On the left are contextual feedback loops an da range of sizes of messy looping icons, largest at the top and cascading down to the bottom. On the right are internal operating cycles, a regular and well-ordered array of loop icons that show the standardized cadence of internal cycles.

Our business goals and our products and our assumptions change over time; the corresponding market environment and customer needs and patterns of user activity change, too.

These drifts from equilibrium create the need for contextual insight. They dictate where and, crucially, how often new evidence is required to push work forward in the organization.

Research, in its current incarnation, is valuable because so many external feedback loops that need to be “closed” require qualitative human insight — insight into behavior, activities, expectations, goals, experience, and context — and the capacity to interpret and reframe that information to set the team in a productive direction.

For a research program to be successful, though, closing external loops is not good enough. That’s core, but the core doesn’t sell itself.

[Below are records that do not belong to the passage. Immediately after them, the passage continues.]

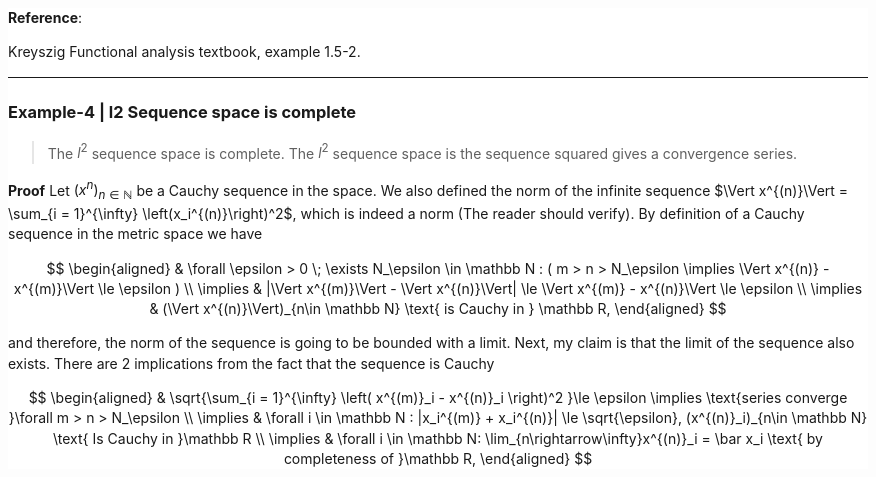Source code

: **Reference**: 

Kreyszig Functional analysis textbook, example 1.5-2. 

---
### **Example-4 | l2 Sequence space is complete**


> The $l^2$ sequence space is complete. The $l^2$ sequence space is the sequence squared gives a convergence series. 

**Proof**
Let $(x^{n})_{n\in \mathbb N}$ be a Cauchy sequence in the space. We also defined the norm of the infinite sequence $\Vert x^{(n)}\Vert = \sum_{i = 1}^{\infty} \left(x_i^{(n)}\right)^2$, which is indeed a norm (The reader should verify). By definition of a Cauchy sequence in the metric space we have

$$
\begin{aligned}
    & \forall \epsilon > 0 \; \exists N_\epsilon \in \mathbb N : 
    ( 
        m > n > N_\epsilon \implies 
        \Vert x^{(n)} - x^{(m)}\Vert \le \epsilon
    )
    \\
    \implies 
    & |\Vert x^{(m)}\Vert - \Vert x^{(n)}\Vert| \le \Vert x^{(m)} - x^{(n)}\Vert \le \epsilon
    \\
    \implies &
    (\Vert x^{(n)}\Vert)_{n\in \mathbb N} \text{ is Cauchy in } \mathbb R, 
\end{aligned}
$$

and therefore, the norm of the sequence is going to be bounded with a limit. Next, my claim is that the limit of the sequence also exists. There are 2 implications from the fact that the sequence is Cauchy

$$
\begin{aligned}
    & \sqrt{\sum_{i = 1}^{\infty} 
        \left(
            x^{(m)}_i - x^{(n)}_i
        \right)^2
    }\le \epsilon \implies 
    \text{series converge }\forall m > n > N_\epsilon
    \\
    \implies & \forall i \in \mathbb N
    : |x_i^{(m)} + x_i^{(n)}| \le \sqrt{\epsilon}, (x^{(n)}_i)_{n\in \mathbb N} \text{ Is Cauchy in }\mathbb R
    \\
    \implies &
    \forall i \in \mathbb N: 
    \lim_{n\rightarrow\infty}x^{(n)}_i = \bar x_i \text{ by completeness of }\mathbb R, 
\end{aligned}
$$
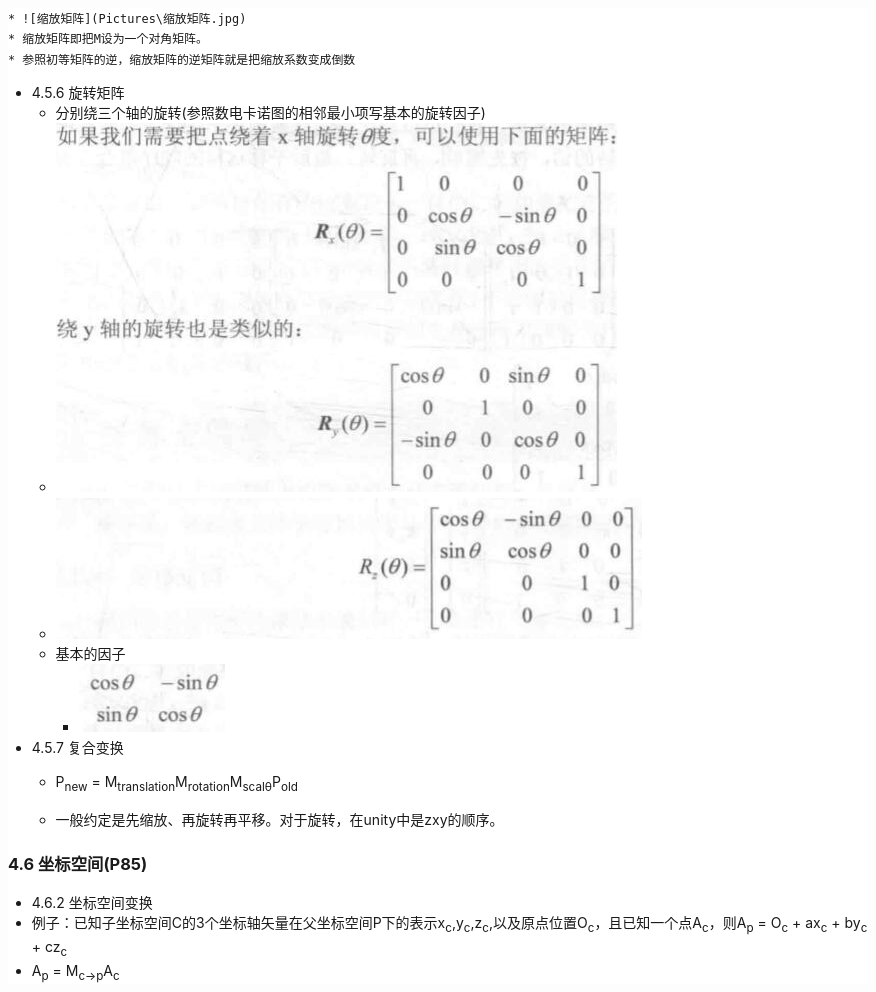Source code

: 	* ![缩放矩阵](Pictures\缩放矩阵.jpg)
	* 缩放矩阵即把M设为一个对角矩阵。
	* 参照初等矩阵的逆，缩放矩阵的逆矩阵就是把缩放系数变成倒数
* 4.5.6 旋转矩阵
	* 分别绕三个轴的旋转(参照数电卡诺图的相邻最小项写基本的旋转因子)
	* ![xy](Pictures\旋转xy矩阵.jpg)
	* ![z](Pictures\旋转z矩阵.jpg)
	* 基本的因子
		* ![因子](Pictures\基本组成.jpg)
* 4.5.7 复合变换
	* P<sub>new</sub> = M<sub>translation</sub>M<sub>rotation</sub>M<sub>scalθ</sub>P<sub>old</sub>

	* 一般约定是先缩放、再旋转再平移。对于旋转，在unity中是zxy的顺序。
### 4.6 坐标空间(P85)
* 4.6.2 坐标空间变换
* 例子：已知子坐标空间C的3个坐标轴矢量在父坐标空间P下的表示x<sub>c</sub>,y<sub>c</sub>,z<sub>c</sub>,以及原点位置O<sub>c</sub>，且已知一个点A<sub>c</sub>，则A<sub>p</sub> = O<sub>c</sub> + ax<sub>c</sub> + by<sub>c</sub> + cz<sub>c</sub>
* A<sub>p</sub> = M<sub>c->p</sub>A<sub>c</sub>
	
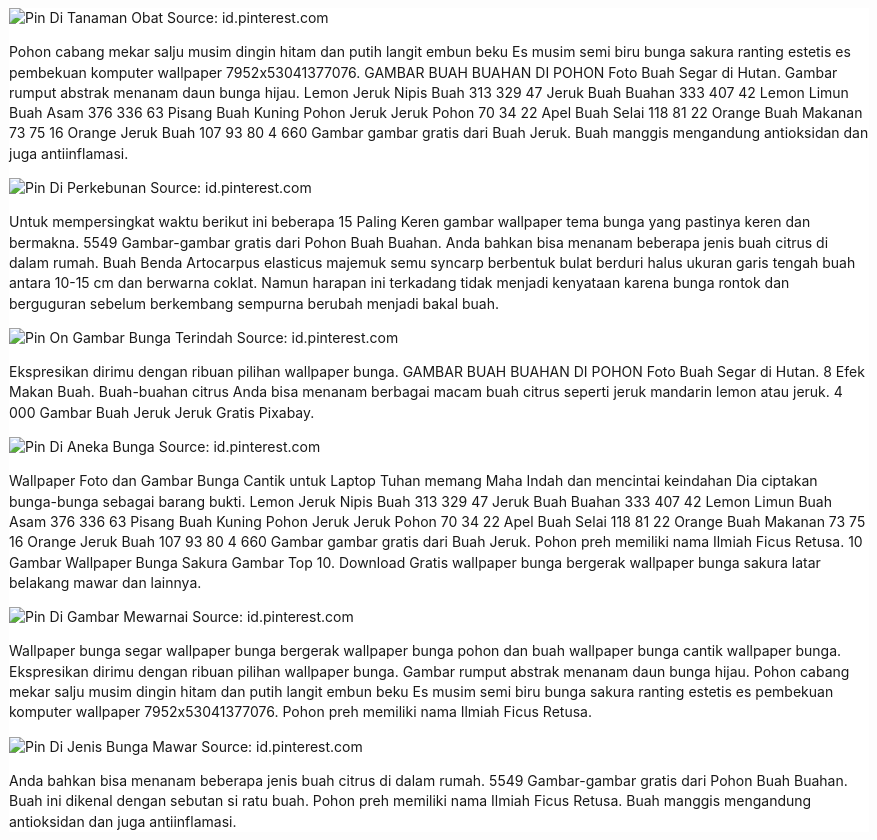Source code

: ![Pin Di Tanaman Obat](https://i.pinimg.com/originals/ed/19/4c/ed194cfb6dce0711eec69d23576d9798.jpg "Pin Di Tanaman Obat")
Source: id.pinterest.com

Pohon cabang mekar salju musim dingin hitam dan putih langit embun beku Es musim semi biru bunga sakura ranting estetis es pembekuan komputer wallpaper 7952x53041377076. GAMBAR BUAH BUAHAN DI POHON Foto Buah Segar di Hutan. Gambar rumput abstrak menanam daun bunga hijau. Lemon Jeruk Nipis Buah 313 329 47 Jeruk Buah Buahan 333 407 42 Lemon Limun Buah Asam 376 336 63 Pisang Buah Kuning Pohon Jeruk Jeruk Pohon 70 34 22 Apel Buah Selai 118 81 22 Orange Buah Makanan 73 75 16 Orange Jeruk Buah 107 93 80 4 660 Gambar gambar gratis dari Buah Jeruk. Buah manggis mengandung antioksidan dan juga antiinflamasi.

![Pin Di Perkebunan](https://i.pinimg.com/originals/57/5c/97/575c97d427442f834381300dd5624e20.png "Pin Di Perkebunan")
Source: id.pinterest.com

Untuk mempersingkat waktu berikut ini beberapa 15 Paling Keren gambar wallpaper tema bunga yang pastinya keren dan bermakna. 5549 Gambar-gambar gratis dari Pohon Buah Buahan. Anda bahkan bisa menanam beberapa jenis buah citrus di dalam rumah. Buah Benda Artocarpus elasticus majemuk semu syncarp berbentuk bulat berduri halus ukuran garis tengah buah antara 10-15 cm dan berwarna coklat. Namun harapan ini terkadang tidak menjadi kenyataan karena bunga rontok dan berguguran sebelum berkembang sempurna berubah menjadi bakal buah.

![Pin On Gambar Bunga Terindah](https://i.pinimg.com/564x/ca/f0/90/caf090fe5b86834a9cadae9d229267cc.jpg "Pin On Gambar Bunga Terindah")
Source: id.pinterest.com

Ekspresikan dirimu dengan ribuan pilihan wallpaper bunga. GAMBAR BUAH BUAHAN DI POHON Foto Buah Segar di Hutan. 8 Efek Makan Buah. Buah-buahan citrus Anda bisa menanam berbagai macam buah citrus seperti jeruk mandarin lemon atau jeruk. 4 000 Gambar Buah Jeruk Jeruk Gratis Pixabay.

![Pin Di Aneka Bunga](https://i.pinimg.com/originals/9b/aa/80/9baa80f6595ec2fb9649f69cb7d9a9f7.jpg "Pin Di Aneka Bunga")
Source: id.pinterest.com

Wallpaper Foto dan Gambar Bunga Cantik untuk Laptop Tuhan memang Maha Indah dan mencintai keindahan Dia ciptakan bunga-bunga sebagai barang bukti. Lemon Jeruk Nipis Buah 313 329 47 Jeruk Buah Buahan 333 407 42 Lemon Limun Buah Asam 376 336 63 Pisang Buah Kuning Pohon Jeruk Jeruk Pohon 70 34 22 Apel Buah Selai 118 81 22 Orange Buah Makanan 73 75 16 Orange Jeruk Buah 107 93 80 4 660 Gambar gambar gratis dari Buah Jeruk. Pohon preh memiliki nama Ilmiah Ficus Retusa. 10 Gambar Wallpaper Bunga Sakura Gambar Top 10. Download Gratis wallpaper bunga bergerak wallpaper bunga sakura latar belakang mawar dan lainnya.

![Pin Di Gambar Mewarnai](https://i.pinimg.com/originals/3b/38/c6/3b38c6abd5a3ce65962aab2c9763b976.jpg "Pin Di Gambar Mewarnai")
Source: id.pinterest.com

Wallpaper bunga segar wallpaper bunga bergerak wallpaper bunga pohon dan buah wallpaper bunga cantik wallpaper bunga. Ekspresikan dirimu dengan ribuan pilihan wallpaper bunga. Gambar rumput abstrak menanam daun bunga hijau. Pohon cabang mekar salju musim dingin hitam dan putih langit embun beku Es musim semi biru bunga sakura ranting estetis es pembekuan komputer wallpaper 7952x53041377076. Pohon preh memiliki nama Ilmiah Ficus Retusa.

![Pin Di Jenis Bunga Mawar](https://i.pinimg.com/736x/9f/66/4d/9f664d0921a2e87a5f146b1c91a295a5.jpg "Pin Di Jenis Bunga Mawar")
Source: id.pinterest.com

Anda bahkan bisa menanam beberapa jenis buah citrus di dalam rumah. 5549 Gambar-gambar gratis dari Pohon Buah Buahan. Buah ini dikenal dengan sebutan si ratu buah. Pohon preh memiliki nama Ilmiah Ficus Retusa. Buah manggis mengandung antioksidan dan juga antiinflamasi.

There is an entirely different class of cycle driven by internal organizational constraints that a research program must integrate with to drive change and impact.

Today, with an eye towards organizational fluency, we’ll peel apart three levels of organizational scale, and then examine the crucial difference between external feedback loops, and internal operating cycles that operate on those different levels of scale.

There are many ways to slice our practice and the organizational context it sits in. The simplest divide is to speak about “strategic” vs. “tactical”. With more nuance, Judd Antin defines research activities in terms of macro, middle, and micro-level work: this view speaks particularly well to the nature of research that best suits each level.

For our purposes here, our view will ƒzoom out one level higher than research itself, using the scales of landscape, initiative, and execution. These levels are inspired by the intersection of the structural view of experience and different perspectives present in the organization.